I: That’s the 65th. Yeah.
I: “En nombre de Korea, gracias por todo” [On behalf of Korea Thanks for everything] for your sacrifice and your service. There are any other comments that you want to leave to this interview.
RR: No, the only thing that I wish I would see are the end to that fighting and they both Korea’s getting united once again. I hope so, well, you know, I know the problem is on the other side, however they are going along in the world…
RR: …because even the Chinese, that they use it to help them very closely, are no longer agree with their behavior, you know, the Chinese too, they have a different attitude nowadays, they’re friendly to the United States, they are investing everything…
RR: …and everything we buy, you know, try to bay a tennis shoes from any other country besides China, you won’t find them in any place.
RR: But I think that they are…
RR: … the North Korea is just staying away from other countries, becoming alone and finally they would have to find their way…
RR: …to unite the country, I think they have tried so many times, but they don’t behave the way they should.
I: Delcio thank you very much for your fight, and I hope that you have a chance to go back to country where you fought, and see the changes…
I: …that we were may able to make because of your fight.
RR: I could figure that challenge now because, you know, by the time that I was there, there were barely any major roads in the country, in the part of the country I lived when I was, you know, up north, and I remember that the main road that were being built were only plain soil, you know, a lot of those and there were troops, army, military trucks going all the way…
RR: …spreading water, you know, just to get the dust down, when nowadays I understand their highways by every place.

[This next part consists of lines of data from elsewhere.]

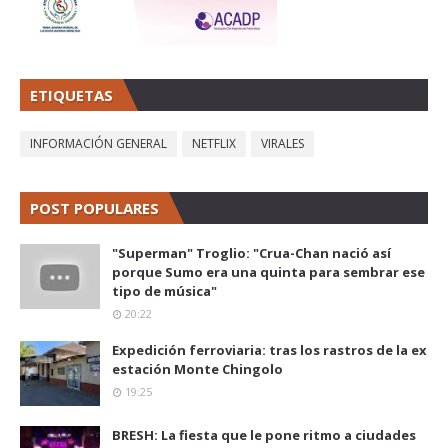
ETIQUETAS
INFORMACIÓN GENERAL
NETFLIX
VIRALES
POST POPULARES
"Superman" Troglio: "Crua-Chan nació así
porque Sumo era una quinta para sembrar ese
tipo de música"
20:22
Expedición ferroviaria: tras los rastros de la ex
estación Monte Chingolo
19:25
BRESH: La fiesta que le pone ritmo a ciudades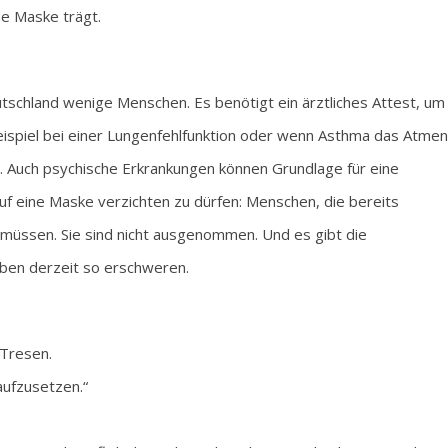
ne Maske trägt.
schland wenige Menschen. Es benötigt ein ärztliches Attest, um
eispiel bei einer Lungenfehlfunktion oder wenn Asthma das Atmen
. Auch psychische Erkrankungen können Grundlage für eine
uf eine Maske verzichten zu dürfen: Menschen, die bereits
müssen. Sie sind nicht ausgenommen. Und es gibt die
ben derzeit so erschweren.
 Tresen.
 aufzusetzen.“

I: Yes. They were only one bridge left during the war, the Han-gang River, I mean the one bridge, now we have more than 30 bridges.
RR: Let me ask you question please.
RR: Which part of the country are you from?
I: Seoul, I’m from Seoul.
RR: Seoul, yes. Ok that’s the capital.
I: Capital yes.
I: But I know…
RR: I visited it once, the capital, only one.
I: Ah, tell me about it.
I: Okay, again thank you very much.
RR: Thank you, sir, thank you for inviting me. My pleasure.
I: This is very important so that young children’s listen from you about your service.
RR: I don’t know whether you would like to get, you know, this the letter, I think there is a new president now, a young lady, I guess it’s a young lady.
I: Oh, President Kim Dae-Jung yes.
RR: If you would like copies of this, I’ll be glad to…
RR: …to send copies to you.
I: Yes, could you show that? that’s a purple heart right?
RR: Purple heart.
I: Just hold it for the camera, show it to the camera, yes.
I: Smile. Thank You Delcio.
RR: You’re welcome.
I: It’s a February 16, 2016,
I: …Aguadilla Puerto Rico, my name is Jongwoo Han, I’m the president of Korean War Legacy Foundation, this is my great honor, and pleasure to meet you, and to be able to listen from you about your honorable service. So please introduce yourself, your name and spell it for the audience, please.
RR: My name is Delcio Rivera, D E L C I O R I V E R A.